The officers being reassigned are from tactical units — which typically make the most arrests in the department’s 22 patrol districts and focus on crime patterns behind robberies, shootings and drug activity — to the regular district patrols whose cops respond to 911 calls and establish more of a rapport with businesses and residents.

The change comes as 2021 ended as one of Chicago’s most violent years in decades. Some 800 people were slain, 4,000 were shot and more than 1,700 carjackings were reported, police statistics show.

In astatement, Chicago police spokesman Don Terry wouldn’t confirm or deny Brown’s move.

“The Chicago Police Department’s top priority is safeguarding every community and neighborhood across the city,” Terry said. “We are continuing to review crime activity citywide and put the appropriate resources in place to ensure public safety and grow community trust and support.”

Brown has chosen to move tactical officers to beat patrol functions for several reasons, sources said, including that a big swath of the department has been sidelined with COVID-19 and the nation’s second largest police force has been losing officers to retirements.

Around the time Brown’s permanent predecessor, Eddie Johnson, was fired by Mayor Lori Lightfoot in late 2019, the department had about 13,000 sworn officers. Now that number is under 12,000.

Department leaders have also recognized that some tactical officers have been generating little or no “activity,” meaning they’ve made little or no arrests or traffic stops, or have failed to adequately do other measurable police work, sources said.

One source briefed on the matter through the chain of command said the department learned last week of at least 70 tactical officers across the city who had been showing little or no activity during their shifts.

The issue of generating activity, however, has proven controversial for Brown. He’s been known to push his commanders to get their officers to make more arrests and traffic stops. At weekly CompStat meetings, in which Brown evaluates the performance of his command staff, he has indicated that he would demote commanders for poor performance.

But police oversight advocates, including the American Civil Liberties Union of Illinois, have warned that this demand for activity could lead to wholesale constitutional violations, particularly in Black and brown communities, in what amounts to a police quota system.

A Chicago police supervisor, Lt. Franklin Paz, filed a lawsuit against the department last year, alleging he was removed from his unit because he was pressured to make illegal stops and arrests. That lawsuit is pending.

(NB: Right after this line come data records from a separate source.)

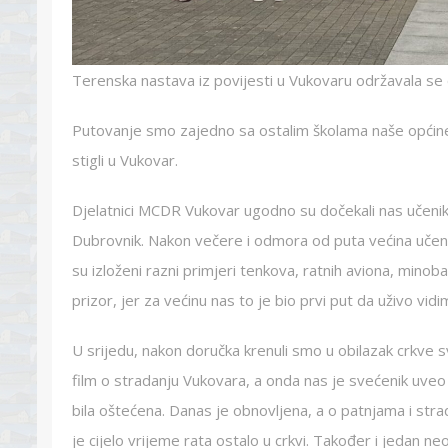
Terenska nastava iz povijesti u Vukovaru održavala se 
Putovanje smo zajedno sa ostalim školama naše općine 
stigli u Vukovar.
Djelatnici MCDR Vukovar ugodno su dočekali nas učenike
Dubrovnik. Nakon večere i odmora od puta većina učen
su izloženi razni primjeri tenkova, ratnih aviona, minob
prizor, jer za većinu nas to je bio prvi put da uživo vid
U srijedu, nakon doručka krenuli smo u obilazak crkve sv.
film o stradanju Vukovara, a onda nas je svećenik uveo 
bila oštećena. Danas je obnovljena, a o patnjama i str
je cijelo vrijeme rata ostalo u crkvi. Također i jedan neo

Brown and Lightfoot have often blamed what they perceive as a lenient, catch-and-release criminal justice system in Cook County for the rise in Chicago’s violence.

Lightfoot, as well as Gov. J.B. Pritzker, have pledged to spend hundreds of millions of dollars on community-based violence prevention groups that focus on conflict mediation and provide social services to address mental illness and other root causes of violence. Proponents of this method see it as a more viable alternative to spending a big chunk of the city of Chicago’s budget each year on policing.

Gorner reported from Springfield and Sweeney reported from Chicago.